▸ SOURCE TEXT:

►

Primary energy use from petroleum products, shown in Fig. 1c, consistently declines from 31 EJ in 2020 to 3.7 EJ (3.1–4.1, IQR) in 2050 across the decarbonization pathways. The transportation sector exhibits a steady decrease within a relatively narrow range of outcomes. By 2050, all pathways use more than 2.5 EJ of petroleum for transportation but less than 4.8 EJ, with the deterministic least-cost net-zero pathway falling on the higher end of this range. By contrast, petroleum use in the transportation sector reaches 10 EJ by 2050 in the least-cost current policy pathway (i.e., without a net-zero constraint). The adoption of electric vehicles (EVs), synthetic liquids, and hydrogen (discussed in Section 2.3) drives the reduction in petroleum use in the net-zero pathways. In the absence of additional decarbonization policies, substantial petroleum use continues through 2050.
2.2 Decarbonization pathways consistently rely on solar and wind resources with battery storage, enabling a movement toward increased end-use electrification.
Figure 2a illustrates that total electricity consumption within the near cost-optimal pathways consistently increases, reaching a median total use of 9,800 TWh (9,500 − 10,500 TWh, IQR) by 2050. This growth is a three-fold increase in electricity use compared to current levels. While the range of total electricity consumption varies, all decarbonization pathways necessitate substantial and rapid investments in clean electric generation capacity to fulfill the needs of end-use sectors. Figure S4 in the Supporting Information (SI) disaggregates the electricity consumption by sector. Electricity demand in the least-cost net-zero pathway reaches 9,200 TWh in 2050, placing it at the lower end of the distribution of all the near cost-optimal pathways. Although some pathways exhibit lower electricity consumption than the least-cost option, most pathways lean toward higher relative electricity use by 2050. By contrast, the least-cost current-policy pathway remains similar to net-zero trajectories until 2035 but diverges from the net-zero pathways after that year. Most provisions of the IRA expire by 2033. Without additional policy interventions after the IRA expires, electricity consumption would experience only modest increases to meet population and economic growth.

◄

▸ SUPPLIED INFORMATION:
►

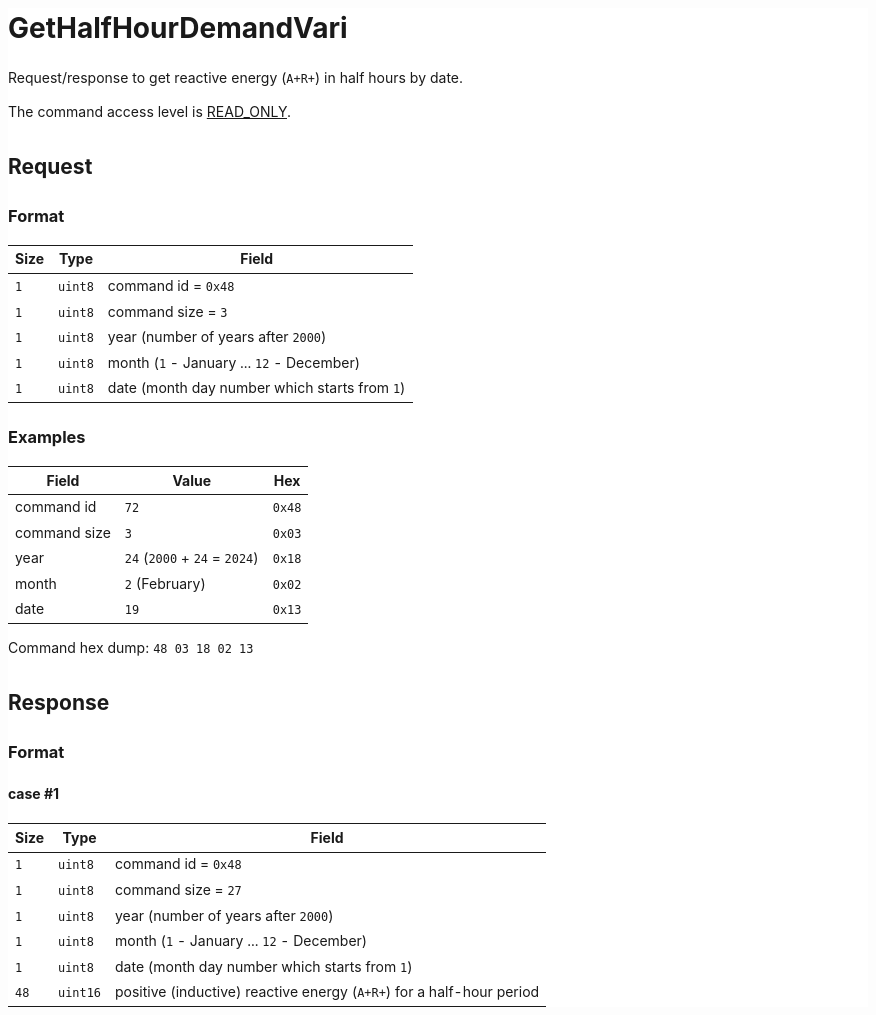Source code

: # GetHalfHourDemandVari

Request/response to get reactive energy (`A+R+`) in half hours by date.

The command access level is [READ_ONLY](../basics.md#command-access-level).


## Request

### Format

| Size | Type    | Field                                         |
| ---- | ------- | --------------------------------------------- |
| `1`  | `uint8` | command id = `0x48`                           |
| `1`  | `uint8` | command size = `3`                            |
| `1`  | `uint8` | year (number of years after `2000`)           |
| `1`  | `uint8` | month (`1` - January ... `12` - December)     |
| `1`  | `uint8` | date (month day number which starts from `1`) |

### Examples

| Field        | Value                         | Hex    |
| ------------ | ----------------------------- | ------ |
| command id   | `72`                          | `0x48` |
| command size | `3`                           | `0x03` |
| year         | `24` (`2000` + `24` = `2024`) | `0x18` |
| month        | `2` (February)                | `0x02` |
| date         | `19`                          | `0x13` |

Command hex dump: `48 03 18 02 13`


## Response

### Format

#### case #1

| Size | Type     | Field                                                                |
| ---- | -------- | -------------------------------------------------------------------- |
| `1`  | `uint8`  | command id = `0x48`                                                  |
| `1`  | `uint8`  | command size = `27`                                                  |
| `1`  | `uint8`  | year (number of years after `2000`)                                  |
| `1`  | `uint8`  | month (`1` - January ... `12` - December)                            |
| `1`  | `uint8`  | date (month day number which starts from `1`)                        |
| `48` | `uint16` | positive (inductive) reactive energy (`A+R+`) for a half-hour period |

◄

▸ TO DO: Copy word for word the part of the decarbonization text from "Primary energy use" to "continues through 2050.".

▸ RESPONSE BOX:
Primary energy use from petroleum products, shown in Fig. 1c, consistently declines from 31 EJ in 2020 to 3.7 EJ (3.1–4.1, IQR) in 2050 across the decarbonization pathways. The transportation sector exhibits a steady decrease within a relatively narrow range of outcomes. By 2050, all pathways use more than 2.5 EJ of petroleum for transportation but less than 4.8 EJ, with the deterministic least-cost net-zero pathway falling on the higher end of this range. By contrast, petroleum use in the transportation sector reaches 10 EJ by 2050 in the least-cost current policy pathway (i.e., without a net-zero constraint). The adoption of electric vehicles (EVs), synthetic liquids, and hydrogen (discussed in Section 2.3) drives the reduction in petroleum use in the net-zero pathways. In the absence of additional decarbonization policies, substantial petroleum use continues through 2050.